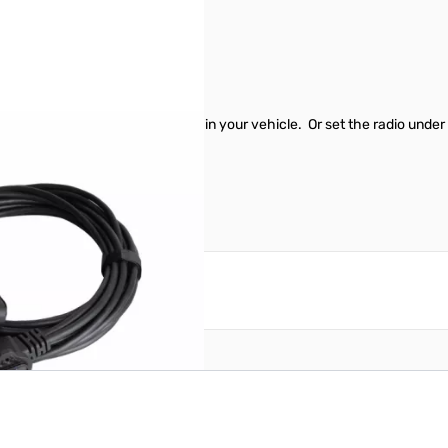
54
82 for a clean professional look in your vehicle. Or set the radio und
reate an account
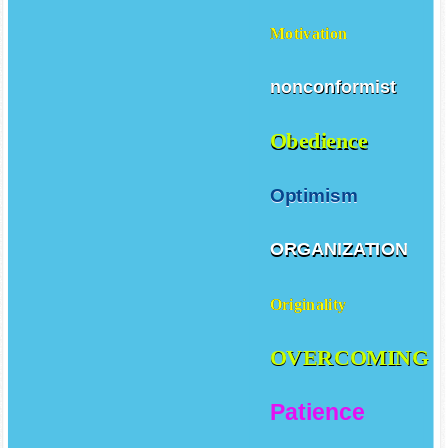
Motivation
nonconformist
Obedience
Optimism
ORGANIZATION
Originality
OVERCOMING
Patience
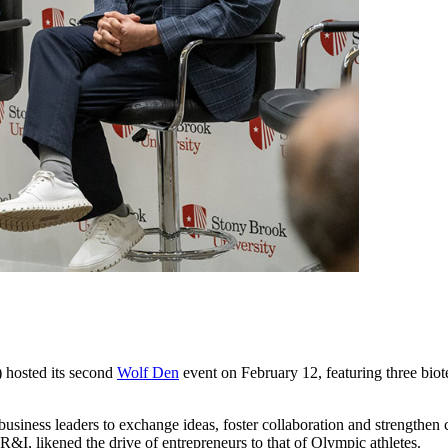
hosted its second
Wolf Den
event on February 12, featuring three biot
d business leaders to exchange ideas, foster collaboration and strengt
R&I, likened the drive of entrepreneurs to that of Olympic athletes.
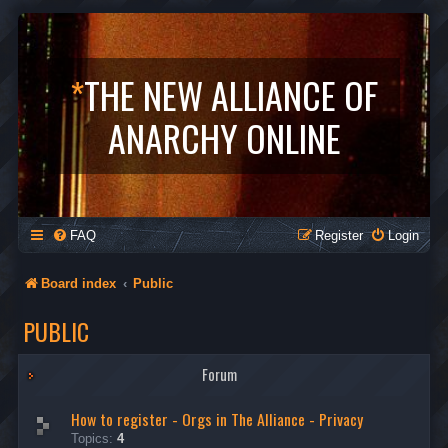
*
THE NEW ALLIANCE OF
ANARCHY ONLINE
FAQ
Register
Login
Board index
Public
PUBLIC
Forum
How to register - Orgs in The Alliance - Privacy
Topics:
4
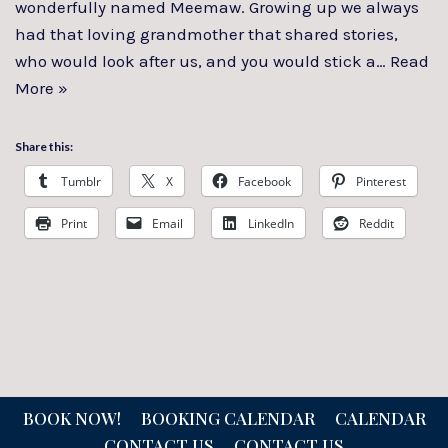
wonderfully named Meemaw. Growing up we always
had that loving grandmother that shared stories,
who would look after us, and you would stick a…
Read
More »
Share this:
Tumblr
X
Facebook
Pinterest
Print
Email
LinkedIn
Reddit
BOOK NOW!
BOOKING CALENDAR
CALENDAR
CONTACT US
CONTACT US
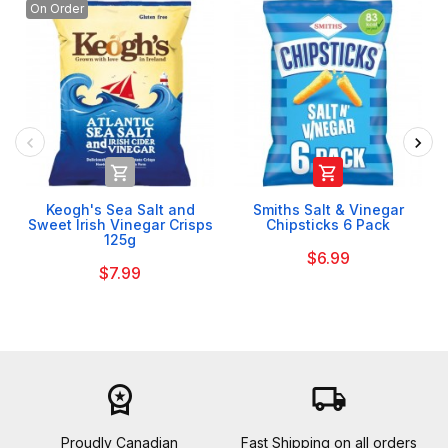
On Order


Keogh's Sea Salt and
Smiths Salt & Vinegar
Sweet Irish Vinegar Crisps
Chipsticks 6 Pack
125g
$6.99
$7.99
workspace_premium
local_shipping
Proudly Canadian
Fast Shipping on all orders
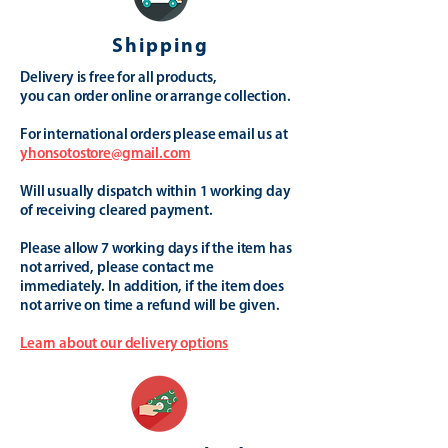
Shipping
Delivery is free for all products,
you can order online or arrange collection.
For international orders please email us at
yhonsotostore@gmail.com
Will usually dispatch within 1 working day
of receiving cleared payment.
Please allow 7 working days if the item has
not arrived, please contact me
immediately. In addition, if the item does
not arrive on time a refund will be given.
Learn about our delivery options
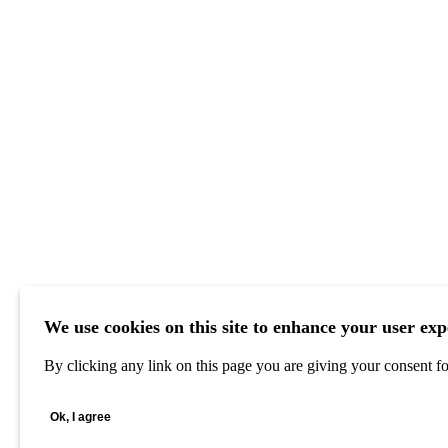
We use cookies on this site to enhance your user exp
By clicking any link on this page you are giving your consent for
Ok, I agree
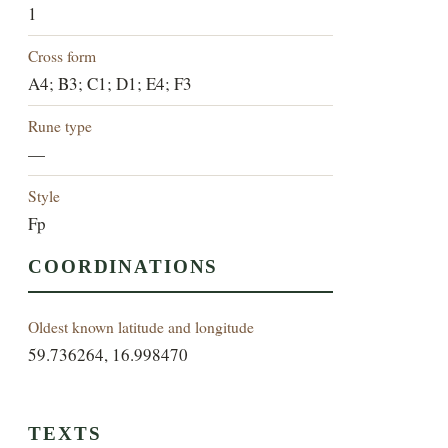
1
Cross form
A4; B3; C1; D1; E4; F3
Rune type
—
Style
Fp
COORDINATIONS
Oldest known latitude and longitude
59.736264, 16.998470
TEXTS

...

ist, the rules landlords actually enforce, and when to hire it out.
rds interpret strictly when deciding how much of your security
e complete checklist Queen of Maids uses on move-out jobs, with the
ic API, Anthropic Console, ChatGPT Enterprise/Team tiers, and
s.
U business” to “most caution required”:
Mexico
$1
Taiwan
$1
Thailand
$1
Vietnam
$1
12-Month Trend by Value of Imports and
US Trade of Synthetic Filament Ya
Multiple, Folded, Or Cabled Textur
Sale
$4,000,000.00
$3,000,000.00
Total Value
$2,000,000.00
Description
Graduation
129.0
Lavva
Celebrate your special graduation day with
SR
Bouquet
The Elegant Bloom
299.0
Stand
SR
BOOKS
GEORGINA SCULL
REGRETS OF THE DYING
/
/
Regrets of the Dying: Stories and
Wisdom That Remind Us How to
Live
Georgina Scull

### WHAT THE TASK REQUIRES
From the listing above, count the lines that include the word "Salt" and give the total alone.

### PROBLEM SOLUTION
2